Le Tribunal administratif de Melun, statuant en référé sur le fondement de l'article L. 521-3 du code de justice administrative, était saisi par M. B... d'une demande d'injonction visant à obtenir un rendez-vous pour déposer une demande d'admission exceptionnelle au séjour. En cours d'instance, le préfet du Val-de-Marne a convoqué le requérant le 10 juin 2025, et M. B... n'a pas contesté que ce rendez-vous ait permis l'enregistrement de sa demande ou la délivrance d'un récépissé. Le tribunal a donc constaté que les conclusions aux fins d'injonction et d'astreinte étaient devenues sans objet et a prononcé un non-lieu à statuer. Les conclusions présentées au titre de l'article L. 761-1 du code de justice administrative ont été rejetées.
Texte intégral
Vu la procédure suivante :
Par une requête enregistrée le 27 février 2025, M. A... B..., représenté par Me Jianru Cai, demande au juge des référés, sur le fondement de l’article L. 521-3 du code de justice administrative :
1°) d’enjoindre au préfet du Val-de-Marne de lui donner un rendez-vous pour le dépôt de sa demande d’admission exceptionnelle au séjour, dans un délai de quinze jours, sous astreinte de 100 euros par jour de retard à compter de la notification de l’ordonnance à intervenir et de lui délivrer un récépissé de demande de titre de séjour durant l’examen de son dossier ;
2°) de mettre à la charge de l’État une somme de 1 500 euros en application de l’article L. 761-1 du code de justice administrative.
Par un mémoire en défense enregistré le 22 mai 2025, le préfet du Val-de-Marne, représenté par Me Termeau, conclut au rejet de la requête, en faisant valoir qu’une convosation a été adressée au requérant le 10 juin 2025.
Vu les autres pièces du dossier.
Vu :
- le code de l’entrée et du séjour des étrangers et du droit d’asile ;
- le code de justice administrative.
Considérant ce qui suit :
1. Aux termes de l’article L. 521-3 du code de justice administrative : « En cas d’urgence et sur simple requête qui sera recevable même en l’absence de décision administrative préalable, le juge des référés peut ordonner toutes autres mesures utiles sans faire obstacle à l’exécution d’aucune décision ».
2. En cours d’instance, le préfet du Val-de-Marne indique avoir convoqué M. B... pour le 10 juin 2025 en vue du dépôt de sa demande d’admission exceptionnelle au séjour.
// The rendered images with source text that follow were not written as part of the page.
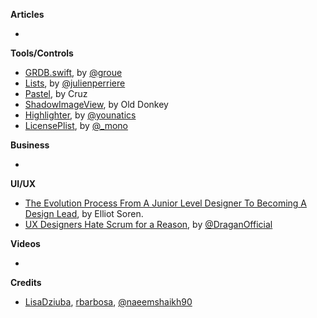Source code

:
**Articles**

*


**Tools/Controls**

* [GRDB.swift](https://github.com/groue/GRDB.swift), by [@groue](https://twitter.com/groue)
* [Lists](https://github.com/jperriere/Lists), by [@julienperriere](https://twitter.com/julienperriere)
* [Pastel](https://github.com/cruisediary/Pastel), by Cruz
* [ShadowImageView](https://github.com/olddonkey/ShadowImageView), by Old Donkey
* [Highlighter](https://github.com/younatics/Highlighter), by [@younatics](http://twitter.com/younatics)
* [LicensePlist](https://github.com/mono0926/LicensePlist), by [@_mono](https://twitter.com/_mono)

**Business**

*

**UI/UX**

* [The Evolution Process From A Junior Level Designer To Becoming A Design Lead](https://uxdesign.cc/the-evolution-process-from-a-junior-level-designer-to-becoming-a-design-lead-5cde5fe1668c), by Elliot Soren.
* [UX Designers Hate Scrum for a Reason](http://kovacevic.io/ux-designers-hate-scrum-for-a-reason.html), by [@DraganOfficial](https://twitter.com/DraganOfficial)

**Videos**

*

**Credits**

* [LisaDziuba](https://github.com/LisaDziuba), [rbarbosa](https://github.com/rbarbosa), [@naeemshaikh90](https://github.com/naeemshaikh90)
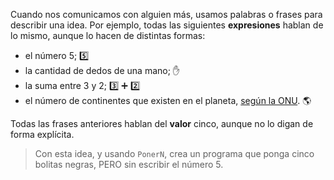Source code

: Cuando nos comunicamos con alguien más, usamos palabras o frases para describir una idea. Por ejemplo, todas las siguientes **expresiones** hablan de lo mismo, aunque lo hacen de distintas formas:

* el número 5; :five:
* la cantidad de dedos de una mano; :hand:
* la suma entre 3 y 2; :three: :heavy_plus_sign: :two:
* el número de continentes que existen en el planeta, [según la ONU](https://es.wikipedia.org/wiki/Continente#Modelos_continentales). :earth_americas:

Todas las frases anteriores hablan del **valor** cinco, aunque no lo digan de forma explícita.

> Con esta idea, y usando `PonerN`, crea un programa que ponga cinco bolitas negras, PERO sin escribir el número 5.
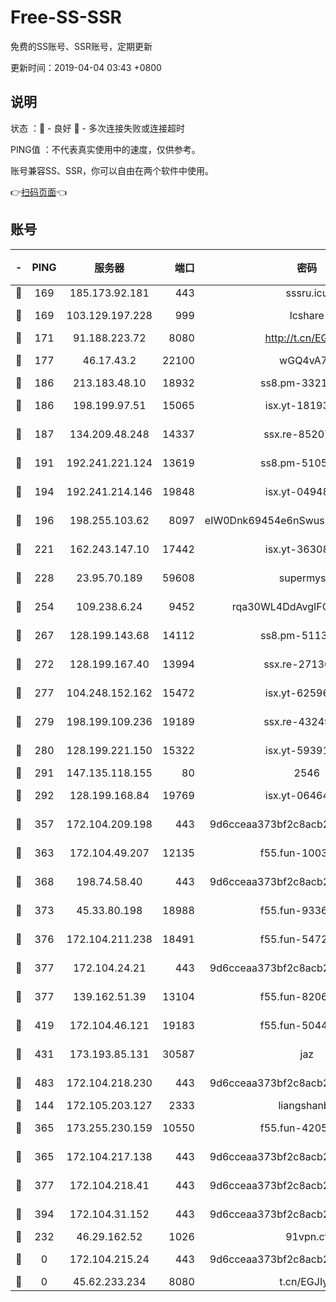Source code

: # Free-SS-SSR

免费的SS账号、SSR账号，定期更新

更新时间：2019-04-04 03:43 +0800

## 说明

状态     ：🙂 - 良好 🙁 - 多次连接失败或连接超时

PING值   ：不代表真实使用中的速度，仅供参考。

账号兼容SS、SSR，你可以自由在两个软件中使用。

👉[扫码页面](https://liesauer.github.io/Free-SS-SSR/)👈

## 账号

|-|PING|服务器|端口|密码|加密方式|区域|
|:----:|:----:|:-----:|-----:|:----:|:----:|:----:|
|🙂|169|185.173.92.181|443|sssru.icu|rc4-md5|RU|
|🙂|169|103.129.197.228|999|lcshare|aes-256-cfb|US|
|🙂|171|91.188.223.72|8080|http://t.cn/EGJIyrl|rc4-md5|RU|
|🙂|177|46.17.43.2|22100|wGQ4vA7D|aes-256-gcm|RU|
|🙂|186|213.183.48.10|18932|ss8.pm-33211781|rc4-md5|RU|
|🙂|186|198.199.97.51|15065|isx.yt-18193604|aes-256-cfb|US|
|🙂|187|134.209.48.248|14337|ssx.re-85207480|aes-256-cfb|US|
|🙂|191|192.241.221.124|13619|ss8.pm-51057962|aes-256-cfb|US|
|🙂|194|192.241.214.146|19848|isx.yt-04948668|aes-256-cfb|US|
|🙂|196|198.255.103.62|8097|eIW0Dnk69454e6nSwuspv9DmS201tQ0D|aes-256-cfb|US|
|🙂|221|162.243.147.10|17442|isx.yt-36308071|aes-256-cfb|US|
|🙂|228|23.95.70.189|59608|supermyssr|chacha20-ietf|US|
|🙂|254|109.238.6.24|9452|rqa30WL4DdAvgIFG6Fs3znzTa|aes-256-cfb|FR|
|🙂|267|128.199.143.68|14112|ss8.pm-51133545|aes-256-cfb|SG|
|🙂|272|128.199.167.40|13994|ssx.re-27130562|aes-256-cfb|SG|
|🙂|277|104.248.152.162|15472|isx.yt-62596882|aes-256-cfb|SG|
|🙂|279|198.199.109.236|19189|ssx.re-43249557|aes-256-cfb|US|
|🙂|280|128.199.221.150|15322|isx.yt-59391923|aes-256-cfb|SG|
|🙂|291|147.135.118.155|80|2546|chacha20|US|
|🙂|292|128.199.168.84|19769|isx.yt-06464795|aes-256-cfb|SG|
|🙂|357|172.104.209.198|443|9d6cceaa373bf2c8acb22e60b6a58be6|aes-256-cfb|US|
|🙂|363|172.104.49.207|12135|f55.fun-10038011|aes-256-cfb|SG|
|🙂|368|198.74.58.40|443|9d6cceaa373bf2c8acb22e60b6a58be6|aes-256-cfb|US|
|🙂|373|45.33.80.198|18988|f55.fun-93362245|aes-256-cfb|US|
|🙂|376|172.104.211.238|18491|f55.fun-54724290|aes-256-cfb|US|
|🙂|377|172.104.24.21|443|9d6cceaa373bf2c8acb22e60b6a58be6|aes-256-cfb|US|
|🙂|377|139.162.51.39|13104|f55.fun-82060458|aes-256-cfb|SG|
|🙂|419|172.104.46.121|19183|f55.fun-50446313|aes-256-cfb|SG|
|🙂|431|173.193.85.131|30587|jaz|aes-256-cfb|US|
|🙂|483|172.104.218.230|443|9d6cceaa373bf2c8acb22e60b6a58be6|aes-256-cfb|US|
|🙂|144|172.105.203.127|2333|liangshanbo|chacha20|JP|
|🙂|365|173.255.230.159|10550|f55.fun-42056790|aes-256-cfb|US|
|🙂|365|172.104.217.138|443|9d6cceaa373bf2c8acb22e60b6a58be6|aes-256-cfb|US|
|🙂|377|172.104.218.41|443|9d6cceaa373bf2c8acb22e60b6a58be6|aes-256-cfb|US|
|🙂|394|172.104.31.152|443|9d6cceaa373bf2c8acb22e60b6a58be6|aes-256-cfb|US|
|🙁|232|46.29.162.52|1026|91vpn.cf|rc4-md5|RU|
|🙁|0|172.104.215.24|443|9d6cceaa373bf2c8acb22e60b6a58be6|aes-256-cfb|US|
|🙁|0|45.62.233.234|8080|t.cn/EGJIyrl|rc4-md5|CA|
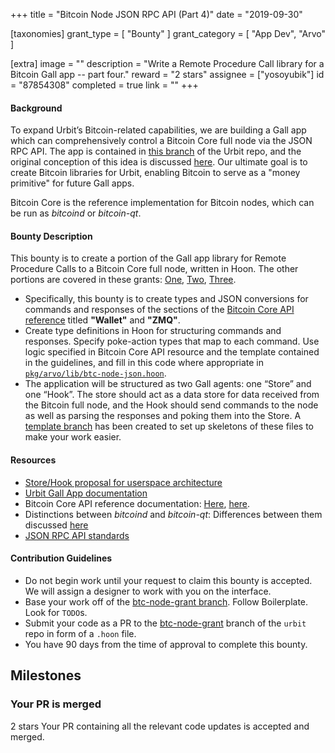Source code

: +++
title = "Bitcoin Node JSON RPC API (Part 4)"
date = "2019-09-30"

[taxonomies]
grant_type = [ "Bounty" ]
grant_category = [ "App Dev", "Arvo" ]

[extra]
image = ""
description = "Write a Remote Procedure Call library for a Bitcoin Gall app -- part four."
reward = "2 stars"
assignee = ["yosoyubik"]
id = "87854308"
completed = true
link = ""
+++

#### Background

To expand Urbit’s Bitcoin-related capabilities, we are building a Gall app which can comprehensively control a Bitcoin Core full node via the JSON RPC API. The app is contained in [this branch](https://github.com/urbit/urbit/tree/btc-node-grant) of the Urbit repo, and the original conception of this idea is discussed [here](https://github.com/urbit/arvo/pull/1052). Our ultimate goal is to create Bitcoin libraries for Urbit, enabling Bitcoin to serve as a "money primitive" for future Gall apps.

Bitcoin Core is the reference implementation for Bitcoin nodes, which can be run as _bitcoind_ or _bitcoin-qt_.

#### Bounty Description

This bounty is to create a portion of the Gall app library for Remote Procedure Calls to a Bitcoin Core full node, written in Hoon. The other portions are covered in these grants: [One](https://grants.urbit.org/bounties/1507085808-bitcoin-node-json-rpc-api-part-1), [Two](https://grants.urbit.org/bounties/1577544668-bitcoin-node-json-rpc-api-part-2), [Three](https://grants.urbit.org/bounties/312452925-bitcoin-node-json-rpc-api-part-3).

- Specifically, this bounty is to create types and JSON conversions for commands and responses of the sections of the [Bitcoin Core API reference](https://bitcoincore.org/en/doc/0.18.0/) titled **"Wallet"** and **"ZMQ"**.
- Create type definitions in Hoon for structuring commands and responses. Specify poke-action types that map to each command. Use logic specified in Bitcoin Core API resource and the template contained in the guidelines, and fill in this code where appropriate in [`pkg/arvo/lib/btc-node-json.hoon`](https://github.com/urbit/urbit/blob/9bb9b20c71a0a46edc6c52dd869017d3a51ede30/pkg/arvo/lib/btc-node-json.hoon).
- The application will be structured as two Gall agents: one “Store” and one “Hook”. The store should act as a data store for data received from the Bitcoin full node, and the Hook should send commands to the node as well as parsing the responses and poking them into the Store. A [template branch](https://github.com/urbit/urbit/tree/btc-node-grant) has been created to set up skeletons of these files to make your work easier.

#### Resources

- [Store/Hook proposal for userspace architecture](https://docs.google.com/document/d/1hS_UuResG1S4j49_H-aSshoTOROKBnGoJAaRgOipf54/edit?usp=sharing)
- [Urbit Gall App documentation](https://urbit.org/docs/learn/arvo/gall/)
- Bitcoin Core API reference documentation: [Here](https://bitcoincore.org/en/doc/0.18.0/), [here](https://bitcoin.org/en/developer-reference#remote-procedure-calls-rpcs).
- Distinctions between _bitcoind_ and _bitcoin-qt_: Differences between them discussed [here](https://bitcoin.stackexchange.com/questions/13368/whats-the-difference-between-bitcoind-and-bitcoin-qt-different-commands)
- [JSON RPC API standards](https://www.jsonrpc.org/specification)

#### Contribution Guidelines

- Do not begin work until your request to claim this bounty is accepted. We will assign a designer to work with you on the interface.
- Base your work off of the [btc-node-grant branch](https://github.com/urbit/urbit/tree/btc-node-grant). Follow Boilerplate. Look for `TODO`s.
- Submit your code as a PR to the [btc-node-grant](https://github.com/urbit/urbit/tree/btc-node-grant) branch of the `urbit` repo in form of a `.hoon` file.
- You have 90 days from the time of approval to complete this bounty.

## Milestones

### Your PR is merged

2 stars
Your PR containing all the relevant code updates is accepted and merged.
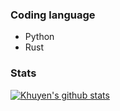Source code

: ### Coding language
- Python
- Rust
### Stats

[![Khuyen's github stats](https://github-readme-stats.vercel.app/api?username=aniko33&count_private=false&show_icons=true&theme=dark&hide_rank=false)](https://github.com/anuraghazra/github-readme-stats)

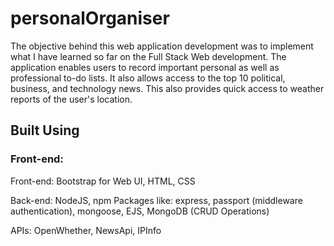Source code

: # personalOrganiser

The objective behind this web application development was to implement what I have learned so far on the Full Stack Web development. The application enables users to record important personal as well as professional to-do lists. It also allows access to the top 10 political, business, and technology news. This also provides quick access to weather reports of the user's location.
## Built Using
### Front-end:
Front-end: Bootstrap for Web UI, HTML, CSS

Back-end: NodeJS, npm Packages like: express, passport (middleware authentication), mongoose, EJS, MongoDB (CRUD Operations)

APIs: OpenWhether, NewsApi, IPInfo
M. B... ne soutient, plus de trois mois plus tard, ni que ce rendez-vous n’aurait pas effectivement eu lieu, ni que sa demande de titre de séjour n’aurait pas pu être enregistrée, ni qu’un récépissé ne lui aurait pas été délivré. Dans ces conditions, les conclusions aux fins d’injonction et d’astreinte présentées par M. B... doivent être regardées comme étant devenues sans objet et il n’y a plus lieu d’y statuer.
3. Dans les circonstances de l’espèce, il n’y a pas lieu de faire droit aux conclusions que M. B... présente sur le fondement de l’article L. 761-1 du code de justice administrative.
O R D O N N E :
Article 1er : Il n’y a plus lieu de statuer sur les conclusions aux fins d’injonction et d’astreinte présentées par M. B....
Article 2 : Le surplus des conclusions de la requête est rejeté.
Article 3 : La présente ordonnance sera notifiée à M. A... B... et au ministre d’Etat, ministre de l’intérieur.
Copie en sera transmise au préfet du Val-de-Marne.
Fait à Melun, le 26 septembre 2025
La juge des référés,
Signé : C. Ledamoisel
La République mande et ordonne au ministre d’Etat, ministre de l’intérieur en ce qui le concerne ou à tous commissaires de justice à ce requis en ce qui concerne les voies de droit commun, contre les parties privées, de pourvoir à l’exécution de la présente décision.